Not everything went down well, with Los Angeles Times sports writer Diane Pucin saying she was "still baffled" by a tribute to Britain's National Health Service.

And a blog on Wall Street Journal was distinctly lukewarm: "The 2012 London Olympics welcome was a very slow stroll down a well-worn memory lane, complete with slightly boring, sometimes out-of-order history lesson."

Elsewhere though, commentators were impressed.

In Germany, Spiegel Online said that after almost four hours Boyle had produced perhaps not "the greatest show on earth" but "in any case the most nonchalant opening ceremony the Olympic Games have ever seen. Cool Britannia."

The Sueddeutsche Zeitung wrote: "London is loud, crazy, anything but perfect and always self-deprecatory. That had to be transported by the opening ceremony - and it worked. Danny Boyle brought the Olympic Games back to where it belongs - to the participants."

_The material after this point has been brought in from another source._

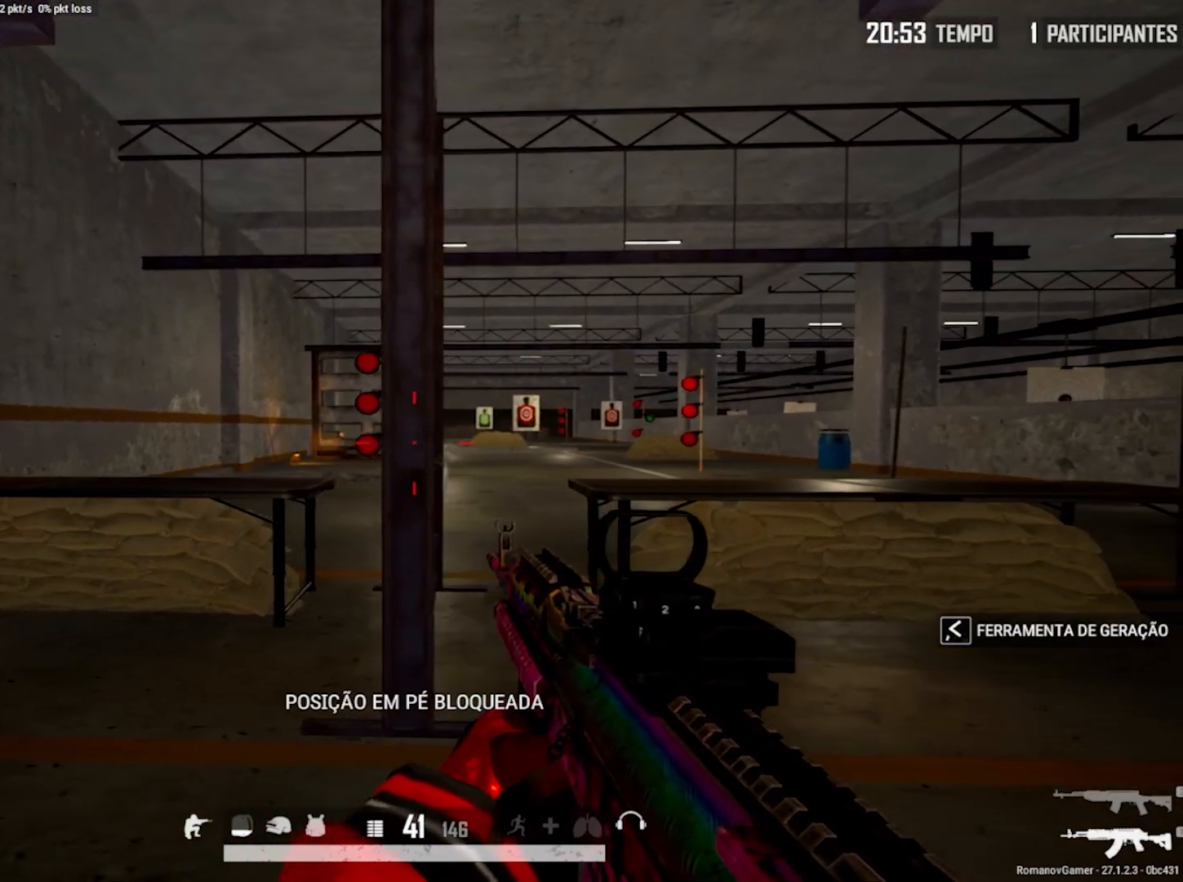
{"keys": ["a"], "mouse": [], "mouse_move": "down-right", "events": [[67, "d", "up"], [67, "mouse_right", "down"], [117, "mouse_left", "down"], [150, "e", "down"], [250, "a", "down"], [250, "mouse_left", "up"], [300, "e", "up"], [300, "mouse_right", "up"]]}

Die Welt said "hats off" to Boyle. If the next 16 days are like the opening ceremony then "the world can definitely expect first-class Games."

Australian newspapers also hailed the London show. The Sydney Morning Herald said it "did not take itself too seriously, but was never trivial. It was irreverent, but never disrespectful. It was clever, but did not outsmart itself. It was at once subversive and sublime."

The Herald Sun wrote: "These opening ceremonies are like the nuclear arms race: every heavyweight country ups the ante to beat the neighbours. But this was the biggest yet.

"Jaded reporters who have sat through half a dozen of these ceremonies stood and clapped along with the punters, declaring it the best they'd seen ... by the margin Usain Bolt won the 100 metres at Beijing.

"Devastatingly easy, exhilaratingly good."

The Australian said the ceremony was "vibrant, stimulating and eclectic, just like London itself" and "an obvious retort to the breath-taking order and intimidating precision and scale of Beijing's opening ceremony."

French newspapers also liked what they saw, with sports daily L'Equipe under a headline, "We love these games!" writing: "The ceremony offered yesterday to the entire world by the British was unusually bold, poetic and funny."

In Brazil, Estado de Sao Paulo said the Games had made "an impressive start" and provided a challenge for the organizers of the opening ceremony of the 2016 Games in Rio de Janeiro.

Chinese media reaction was also largely positive, while many Chinese microbloggers liked the fact that the cauldron was lit by seven young athletes.

Television news commentator Bai Yansong praised Boyle's "genius for style and design," adding that "this fantastic performance of an opening ceremony looks more like a movie, enhanced by great storylines."

Denmark's Politiken called the ceremony "intoxicating, stunning, brilliant, pacy, enthralling" while Sweden's Aftonbladet said the ceremony had "set an Olympic record for courage." It could have degenerated into pathos with one wrong note, "but it never came."